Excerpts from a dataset
☆ ☆ ☆ ☆ ☆

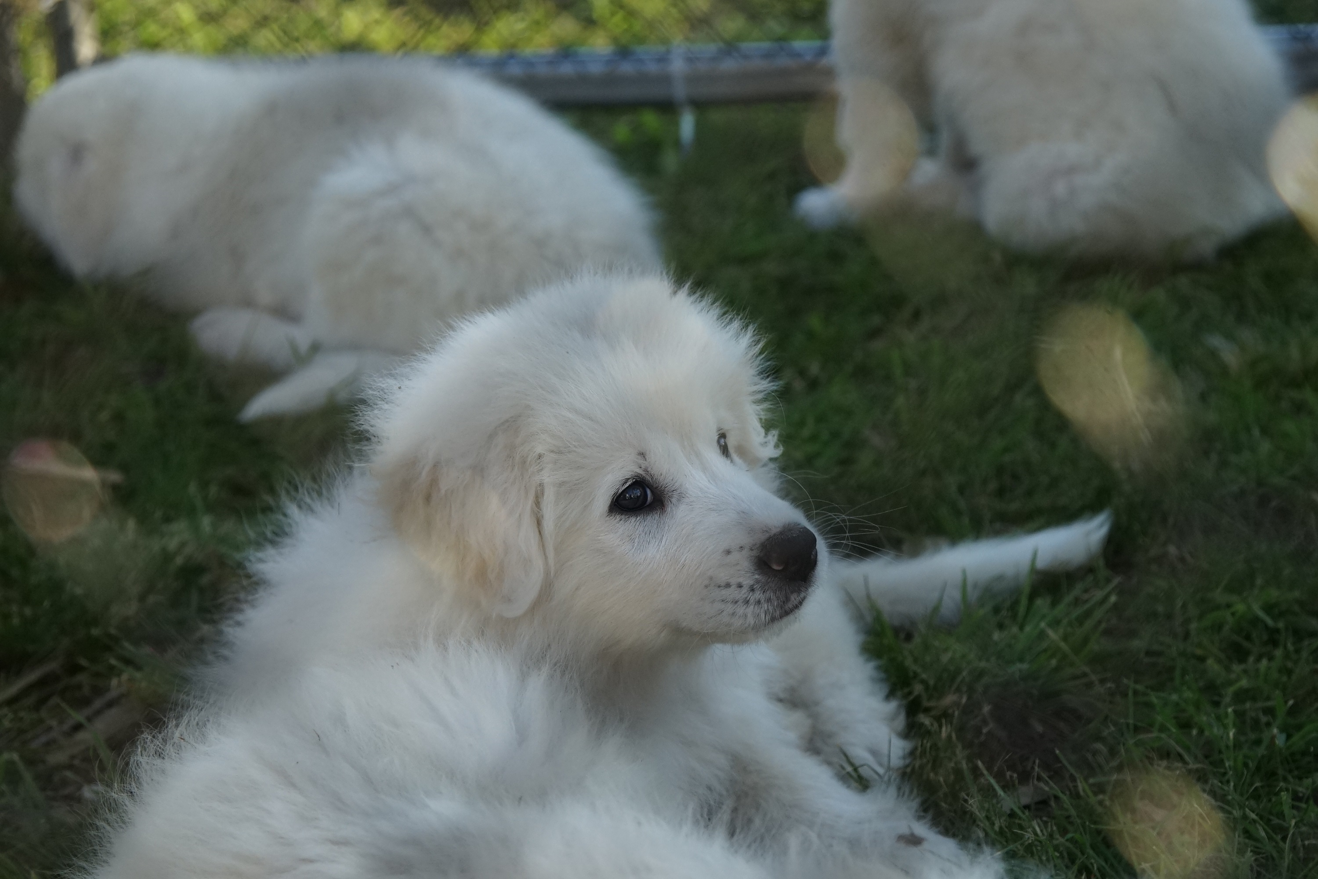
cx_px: 659
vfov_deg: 15.2
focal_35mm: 90
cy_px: 440
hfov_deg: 22.6
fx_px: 3295
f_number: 4
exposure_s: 1/1000
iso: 1000
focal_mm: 60
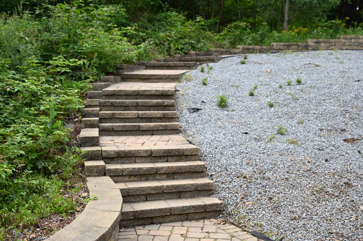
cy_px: 120
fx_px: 423
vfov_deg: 31.8
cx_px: 182
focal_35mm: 42
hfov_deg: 46.4
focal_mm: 42
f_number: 4
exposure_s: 1/250
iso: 250
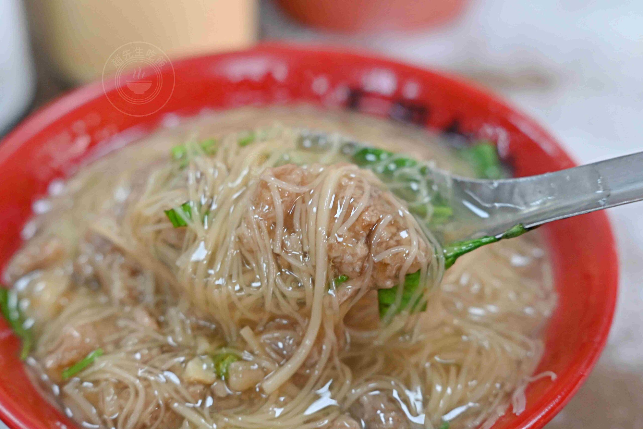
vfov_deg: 18.2
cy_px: 214
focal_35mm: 75
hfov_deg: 27.0
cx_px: 322
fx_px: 1340
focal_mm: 50
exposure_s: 1/200
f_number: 3.2
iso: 720
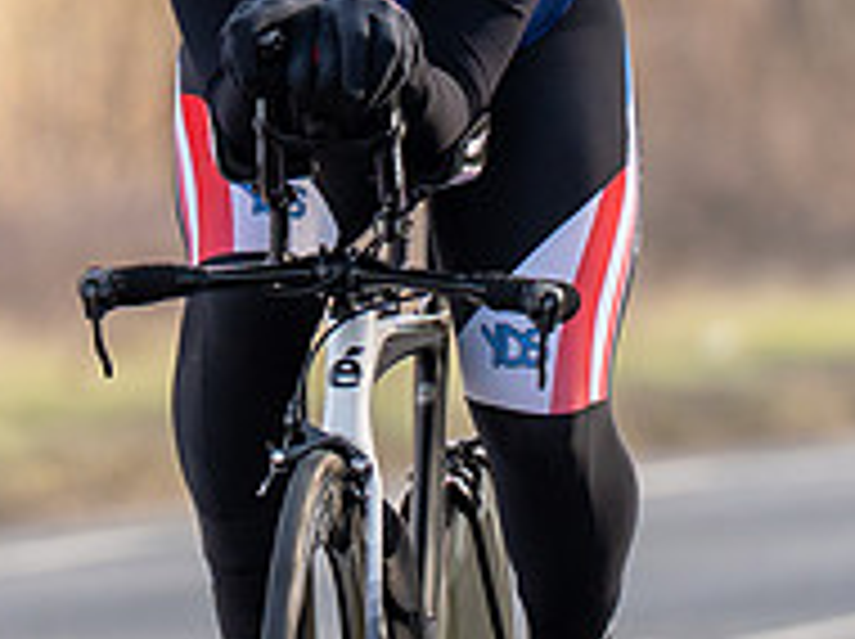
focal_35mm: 1279
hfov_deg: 1.6
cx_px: 536
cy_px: 145
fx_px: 31551
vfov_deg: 1.2
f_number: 4
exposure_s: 1/800
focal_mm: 200
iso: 200
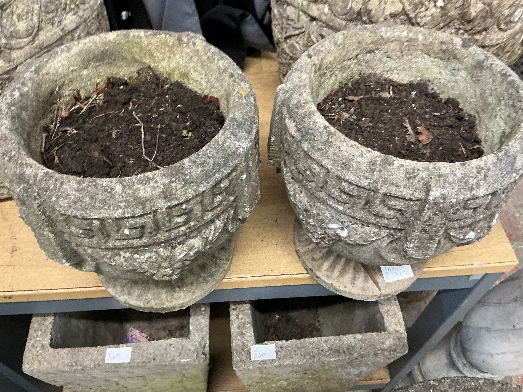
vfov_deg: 48.2
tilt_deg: -52.6
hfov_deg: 61.7
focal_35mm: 29
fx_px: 438
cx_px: 262
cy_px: 196
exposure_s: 1/50
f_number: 1.8
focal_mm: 3
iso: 160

☆ ☆ ☆ ☆ ☆

→ **WHAT THE EXERCISE ASKS**: The result should be every entry, word for word, and no pictures.

→ **TASK ANSWER**:
cx_px: 659
vfov_deg: 15.2
focal_35mm: 90
cy_px: 440
hfov_deg: 22.6
fx_px: 3295
f_number: 4
exposure_s: 1/1000
iso: 1000
focal_mm: 60
cy_px: 120
fx_px: 423
vfov_deg: 31.8
cx_px: 182
focal_35mm: 42
hfov_deg: 46.4
focal_mm: 42
f_number: 4
exposure_s: 1/250
iso: 250
vfov_deg: 18.2
cy_px: 214
focal_35mm: 75
hfov_deg: 27.0
cx_px: 322
fx_px: 1340
focal_mm: 50
exposure_s: 1/200
f_number: 3.2
iso: 720
focal_35mm: 1279
hfov_deg: 1.6
cx_px: 536
cy_px: 145
fx_px: 31551
vfov_deg: 1.2
f_number: 4
exposure_s: 1/800
focal_mm: 200
iso: 200
vfov_deg: 48.2
tilt_deg: -52.6
hfov_deg: 61.7
focal_35mm: 29
fx_px: 438
cx_px: 262
cy_px: 196
exposure_s: 1/50
f_number: 1.8
focal_mm: 3
iso: 160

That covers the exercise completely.